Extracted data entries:
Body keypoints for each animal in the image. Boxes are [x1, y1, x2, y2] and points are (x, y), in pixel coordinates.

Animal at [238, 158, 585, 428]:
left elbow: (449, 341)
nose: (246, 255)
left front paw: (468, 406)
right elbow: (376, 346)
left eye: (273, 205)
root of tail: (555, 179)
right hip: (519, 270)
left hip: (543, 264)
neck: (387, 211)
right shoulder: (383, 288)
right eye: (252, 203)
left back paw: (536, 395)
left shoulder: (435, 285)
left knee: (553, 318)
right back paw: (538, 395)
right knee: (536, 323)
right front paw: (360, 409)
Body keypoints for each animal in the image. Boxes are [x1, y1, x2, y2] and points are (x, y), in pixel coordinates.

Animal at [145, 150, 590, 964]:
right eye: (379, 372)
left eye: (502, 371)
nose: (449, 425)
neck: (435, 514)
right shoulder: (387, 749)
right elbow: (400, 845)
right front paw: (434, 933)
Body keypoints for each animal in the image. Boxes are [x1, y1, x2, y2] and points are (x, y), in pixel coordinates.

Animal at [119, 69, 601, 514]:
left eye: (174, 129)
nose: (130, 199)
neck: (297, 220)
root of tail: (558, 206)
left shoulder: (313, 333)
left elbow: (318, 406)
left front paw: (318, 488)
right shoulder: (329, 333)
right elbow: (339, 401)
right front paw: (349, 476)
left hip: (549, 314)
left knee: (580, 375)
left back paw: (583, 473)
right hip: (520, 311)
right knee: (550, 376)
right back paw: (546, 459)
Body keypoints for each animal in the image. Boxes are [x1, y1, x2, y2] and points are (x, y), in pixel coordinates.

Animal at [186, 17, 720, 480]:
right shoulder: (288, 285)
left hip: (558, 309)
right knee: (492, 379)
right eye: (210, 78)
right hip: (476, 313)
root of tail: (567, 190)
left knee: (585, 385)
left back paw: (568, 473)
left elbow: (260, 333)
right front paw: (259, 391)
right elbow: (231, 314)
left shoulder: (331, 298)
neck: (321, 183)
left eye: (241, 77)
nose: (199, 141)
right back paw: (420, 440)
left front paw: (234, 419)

WORK TO COMPLETE: Print the first line of the records above and each line after it, exactly, through the line with "root of tail: (558, 206)".

THE COMPLETED TASK:
Body keypoints for each animal in the image. Boxes are [x1, y1, x2, y2] and points are (x, y), in pixel coordinates.

Animal at [238, 158, 585, 428]:
left elbow: (449, 341)
nose: (246, 255)
left front paw: (468, 406)
right elbow: (376, 346)
left eye: (273, 205)
root of tail: (555, 179)
right hip: (519, 270)
left hip: (543, 264)
neck: (387, 211)
right shoulder: (383, 288)
right eye: (252, 203)
left back paw: (536, 395)
left shoulder: (435, 285)
left knee: (553, 318)
right back paw: (538, 395)
right knee: (536, 323)
right front paw: (360, 409)
Body keypoints for each animal in the image. Boxes are [x1, y1, x2, y2] and points are (x, y), in pixel coordinates.

Animal at [145, 150, 590, 964]:
right eye: (379, 372)
left eye: (502, 371)
nose: (449, 425)
neck: (435, 514)
right shoulder: (387, 749)
right elbow: (400, 845)
right front paw: (434, 933)
Body keypoints for each animal in the image. Boxes are [x1, y1, x2, y2] and points are (x, y), in pixel coordinates.

Animal at [119, 69, 601, 514]:
left eye: (174, 129)
nose: (130, 199)
neck: (297, 220)
root of tail: (558, 206)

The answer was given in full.